Banken

Vom Kassenschalter zur Internetbank

Banken zählen zu den größten Anwendern moderner Technologie

Banken zählen zu den größten Anwendern moderner Technologie

15. August 2005 Was das Erscheinungsbild der Filialen von Banken und Sparkassen anbelangt, hat sich in den vergangenen Jahrzehnten wenig verändert: Ein Kassenschalter, ein paar Plätze für die Kundenberatung, einige Ständer mit Broschüren und Formularen.

Doch der äußere Eindruck täuscht. Das Bankgeschäft ist eine Hochtechnologie-Branche mit hohem Innovationstempo.

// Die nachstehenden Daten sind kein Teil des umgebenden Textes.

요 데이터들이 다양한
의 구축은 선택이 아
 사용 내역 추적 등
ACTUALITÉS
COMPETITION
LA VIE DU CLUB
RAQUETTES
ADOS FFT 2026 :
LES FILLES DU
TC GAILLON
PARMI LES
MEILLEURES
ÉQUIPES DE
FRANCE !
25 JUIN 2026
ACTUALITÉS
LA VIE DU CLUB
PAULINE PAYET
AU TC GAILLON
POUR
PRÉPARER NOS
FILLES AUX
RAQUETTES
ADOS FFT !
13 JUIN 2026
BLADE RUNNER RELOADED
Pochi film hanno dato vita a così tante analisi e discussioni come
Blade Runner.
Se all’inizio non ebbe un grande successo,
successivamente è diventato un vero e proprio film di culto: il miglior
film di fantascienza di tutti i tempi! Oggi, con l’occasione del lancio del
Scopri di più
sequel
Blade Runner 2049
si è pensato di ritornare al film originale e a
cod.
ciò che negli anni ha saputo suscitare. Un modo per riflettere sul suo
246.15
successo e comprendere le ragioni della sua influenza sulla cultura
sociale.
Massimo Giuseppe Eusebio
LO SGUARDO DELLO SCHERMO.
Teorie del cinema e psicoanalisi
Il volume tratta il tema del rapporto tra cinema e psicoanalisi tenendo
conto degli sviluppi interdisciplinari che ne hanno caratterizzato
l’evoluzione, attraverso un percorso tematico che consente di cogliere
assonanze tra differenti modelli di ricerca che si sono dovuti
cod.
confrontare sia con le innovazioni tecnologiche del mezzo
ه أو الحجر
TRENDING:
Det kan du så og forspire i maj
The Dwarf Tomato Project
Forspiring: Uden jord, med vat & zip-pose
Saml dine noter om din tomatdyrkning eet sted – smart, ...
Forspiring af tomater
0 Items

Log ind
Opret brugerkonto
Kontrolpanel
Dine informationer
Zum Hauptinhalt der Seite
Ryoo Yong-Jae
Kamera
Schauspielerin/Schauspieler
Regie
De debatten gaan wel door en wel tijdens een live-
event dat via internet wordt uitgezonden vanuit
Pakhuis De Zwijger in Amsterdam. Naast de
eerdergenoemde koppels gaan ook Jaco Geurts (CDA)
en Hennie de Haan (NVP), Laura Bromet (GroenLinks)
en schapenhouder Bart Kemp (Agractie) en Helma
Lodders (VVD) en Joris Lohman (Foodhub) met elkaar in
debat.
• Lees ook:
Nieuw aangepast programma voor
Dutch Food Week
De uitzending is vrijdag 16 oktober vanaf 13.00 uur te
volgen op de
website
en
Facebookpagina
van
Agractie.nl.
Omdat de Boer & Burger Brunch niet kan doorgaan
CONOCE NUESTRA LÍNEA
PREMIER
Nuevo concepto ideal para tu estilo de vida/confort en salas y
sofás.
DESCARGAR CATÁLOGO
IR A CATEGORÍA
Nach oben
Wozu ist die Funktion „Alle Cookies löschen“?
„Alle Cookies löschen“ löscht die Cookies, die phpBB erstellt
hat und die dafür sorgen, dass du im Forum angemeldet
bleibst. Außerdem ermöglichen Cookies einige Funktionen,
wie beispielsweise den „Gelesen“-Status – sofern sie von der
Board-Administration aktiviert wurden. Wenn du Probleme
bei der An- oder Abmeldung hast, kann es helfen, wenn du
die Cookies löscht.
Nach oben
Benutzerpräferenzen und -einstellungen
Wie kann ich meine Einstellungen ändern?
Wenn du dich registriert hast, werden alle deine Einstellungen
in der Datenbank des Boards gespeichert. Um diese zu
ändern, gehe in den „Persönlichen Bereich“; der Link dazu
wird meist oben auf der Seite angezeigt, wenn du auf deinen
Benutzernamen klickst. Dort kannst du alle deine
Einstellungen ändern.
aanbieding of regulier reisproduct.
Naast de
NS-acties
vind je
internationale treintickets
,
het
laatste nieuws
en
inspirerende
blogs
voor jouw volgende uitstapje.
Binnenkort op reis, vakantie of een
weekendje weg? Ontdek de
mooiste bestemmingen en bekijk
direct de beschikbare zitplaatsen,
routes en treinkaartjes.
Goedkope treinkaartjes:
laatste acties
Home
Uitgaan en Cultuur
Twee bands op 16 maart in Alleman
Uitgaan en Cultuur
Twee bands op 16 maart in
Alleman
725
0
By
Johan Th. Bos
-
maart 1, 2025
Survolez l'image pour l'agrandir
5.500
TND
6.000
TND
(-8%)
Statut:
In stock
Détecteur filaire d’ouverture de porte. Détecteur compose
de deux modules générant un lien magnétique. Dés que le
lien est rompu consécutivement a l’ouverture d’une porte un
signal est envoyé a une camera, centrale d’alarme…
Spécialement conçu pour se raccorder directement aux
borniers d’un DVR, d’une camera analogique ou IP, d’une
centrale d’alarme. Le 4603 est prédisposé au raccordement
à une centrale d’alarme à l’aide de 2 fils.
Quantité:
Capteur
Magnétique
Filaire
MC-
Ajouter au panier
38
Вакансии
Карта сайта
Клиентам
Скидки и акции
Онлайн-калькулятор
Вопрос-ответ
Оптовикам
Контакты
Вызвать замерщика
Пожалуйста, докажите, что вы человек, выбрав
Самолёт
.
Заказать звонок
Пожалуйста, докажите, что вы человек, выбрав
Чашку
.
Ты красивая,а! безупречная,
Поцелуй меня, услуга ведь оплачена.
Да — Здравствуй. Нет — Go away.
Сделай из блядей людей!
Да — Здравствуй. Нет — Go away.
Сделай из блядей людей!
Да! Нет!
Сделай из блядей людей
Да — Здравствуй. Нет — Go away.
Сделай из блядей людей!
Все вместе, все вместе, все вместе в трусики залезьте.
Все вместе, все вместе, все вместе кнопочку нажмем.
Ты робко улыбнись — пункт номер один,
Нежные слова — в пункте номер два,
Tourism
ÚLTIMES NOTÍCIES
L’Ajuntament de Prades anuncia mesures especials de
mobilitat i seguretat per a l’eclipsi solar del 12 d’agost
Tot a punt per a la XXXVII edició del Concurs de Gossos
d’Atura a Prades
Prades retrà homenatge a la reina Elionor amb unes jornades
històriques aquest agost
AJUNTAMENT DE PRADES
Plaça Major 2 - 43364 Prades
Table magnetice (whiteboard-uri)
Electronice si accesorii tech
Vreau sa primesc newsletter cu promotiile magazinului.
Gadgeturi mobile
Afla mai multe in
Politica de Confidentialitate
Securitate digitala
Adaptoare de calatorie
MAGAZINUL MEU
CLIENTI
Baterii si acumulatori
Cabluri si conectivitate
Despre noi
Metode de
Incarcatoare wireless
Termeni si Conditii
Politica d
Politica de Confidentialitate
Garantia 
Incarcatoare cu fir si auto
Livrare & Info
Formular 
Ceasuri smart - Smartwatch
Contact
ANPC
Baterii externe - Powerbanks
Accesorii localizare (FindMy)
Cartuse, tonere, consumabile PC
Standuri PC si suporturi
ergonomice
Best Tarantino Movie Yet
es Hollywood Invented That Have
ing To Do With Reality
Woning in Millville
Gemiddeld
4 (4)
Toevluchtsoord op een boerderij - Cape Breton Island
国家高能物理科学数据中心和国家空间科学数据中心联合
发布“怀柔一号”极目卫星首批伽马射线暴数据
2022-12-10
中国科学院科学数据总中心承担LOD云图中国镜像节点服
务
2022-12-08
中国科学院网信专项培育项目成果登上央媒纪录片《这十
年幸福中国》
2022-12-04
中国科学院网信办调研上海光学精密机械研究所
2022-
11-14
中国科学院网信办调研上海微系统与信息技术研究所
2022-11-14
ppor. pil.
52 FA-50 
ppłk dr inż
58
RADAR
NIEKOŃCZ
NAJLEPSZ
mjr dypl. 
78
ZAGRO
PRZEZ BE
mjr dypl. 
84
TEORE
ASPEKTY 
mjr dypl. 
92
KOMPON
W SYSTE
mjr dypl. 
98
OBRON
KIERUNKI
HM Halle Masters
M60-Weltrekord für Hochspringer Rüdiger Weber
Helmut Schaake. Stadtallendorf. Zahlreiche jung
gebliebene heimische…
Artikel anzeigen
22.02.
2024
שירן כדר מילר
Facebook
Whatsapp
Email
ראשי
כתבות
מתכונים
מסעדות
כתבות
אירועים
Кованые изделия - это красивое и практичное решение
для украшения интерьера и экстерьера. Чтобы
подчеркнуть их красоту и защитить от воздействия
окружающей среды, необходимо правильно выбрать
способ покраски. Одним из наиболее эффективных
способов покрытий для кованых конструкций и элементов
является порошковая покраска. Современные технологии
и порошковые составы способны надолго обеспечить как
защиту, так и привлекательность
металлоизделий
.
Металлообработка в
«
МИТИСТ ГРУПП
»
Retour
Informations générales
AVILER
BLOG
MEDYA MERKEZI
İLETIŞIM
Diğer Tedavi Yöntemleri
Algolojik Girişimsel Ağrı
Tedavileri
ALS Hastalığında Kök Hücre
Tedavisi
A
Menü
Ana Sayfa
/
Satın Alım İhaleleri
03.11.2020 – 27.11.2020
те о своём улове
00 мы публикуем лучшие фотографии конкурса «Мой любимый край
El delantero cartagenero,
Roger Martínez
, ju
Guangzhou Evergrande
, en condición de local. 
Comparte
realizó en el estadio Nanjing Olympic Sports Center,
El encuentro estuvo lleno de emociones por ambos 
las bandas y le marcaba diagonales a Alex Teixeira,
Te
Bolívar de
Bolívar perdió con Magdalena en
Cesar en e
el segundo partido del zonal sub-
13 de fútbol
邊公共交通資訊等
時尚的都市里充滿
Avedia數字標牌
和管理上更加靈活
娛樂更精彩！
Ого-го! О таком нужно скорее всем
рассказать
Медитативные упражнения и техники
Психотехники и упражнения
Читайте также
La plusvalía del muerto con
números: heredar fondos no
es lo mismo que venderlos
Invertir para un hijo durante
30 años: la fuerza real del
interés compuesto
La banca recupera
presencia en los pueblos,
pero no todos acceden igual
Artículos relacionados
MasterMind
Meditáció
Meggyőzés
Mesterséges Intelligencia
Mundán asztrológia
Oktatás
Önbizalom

Banken zählen zu den größten Anwendern moderner Informationstechnologie. Früher spielte sich das größtenteils hinter den Kulissen ab, in der Depotverwaltung oder der Abwicklung des Zahlungsverkehrs. Doch bieten die Banken ihren Kunden seit einigen Jahren die Option, die modernen Technologien ganz direkt zu nutzen: Das gilt insbesondere für die Abwicklung von Bank- und Wertpapiergeschäften über Telefon, Handy oder Internet.

Zum Beispiel kann ein Kunde heutzutage in Sekundenschnelle Aktien in Frankfurt oder auch an der Wall Street kaufen oder verkaufen - per Mausklick. Kaum eine andere Branche hat das Internet so früh und so umfassend als Vertriebsweg genutzt wie die Finanzindustrie. Ein weiterer Innovationsschub ist zu erwarten, wenn die „digitale Signatur“ größere Verbreitung findet. Dann können zum Beispiel auch Eigenheimfinanzierungen von A bis Z online abgewickelt werden - vollständig papierlos.

Klassiker und Innovationen

Auch was die Finanzprodukte anbelangt, gibt es ein Nebeneinander von „Klassikern“ - etwa dem traditionellen Sparbuch - und Innovationen. Banken und Sparkassen kreieren fortlaufend moderne Anlageprodukte. Ein Beispiel dafür sind Zertifikate - Wertpapiere, die die Eigenschaften von Aktien und Optionen in vielfältigen, teilweise hochkomplexen Varianten kombinieren. Das ermöglicht dem Anleger, sein Geld in Papiere mit vergleichsweise hohen Renditen anzulegen - freilich unter Inkaufnahme spezieller Risiken.

Auch bei der Unternehmensfinanzierung ist Innovation Trumpf. Beispielsweise offerieren immer mehr Banken Mittelständlern Mezzanine-Kapital - eine Finanzierungsform, bei der sich die Eigenschaften von klassischem Fremd- und Eigenkapital nach individuellem Bedarf mischen lassen. Gleichzeitig gehen sie dazu über, herausgelegte Kredite in Portefeuilles zu bündeln und als „aktivabesicherte Wertpapiere“ am Kapitalmarkt zu plazieren. Ähnlich wie die Zertifikate zeichnen sich auch diese Wertpapiere durch neuartige Chance-Risiko-Kombinationen aus. Um ihren Absatz zu sichern, schneidern die Banken diese Papiere paßgenau auf die individuellen Bedürfnisse institutioneller Großanleger zu.

„Financial Engineering“

Für derartige Produkte müssen Unmengen von Daten mit Hilfe hochgezüchteter mathematischer Modelle verarbeitet werden. Ähnliches gilt für die interne Steuerung der Bankrisiken. Für diese Aufgaben benötigen die Finanzinstitute hochqualifizierte Mitarbeiter, die sich auf das moderne „Financial Engineering“ verstehen. Inzwischen gibt es in Deutschland Universitäten, die Studiengänge für Finanzmathematik und „Quantitative Finance“ anbieten.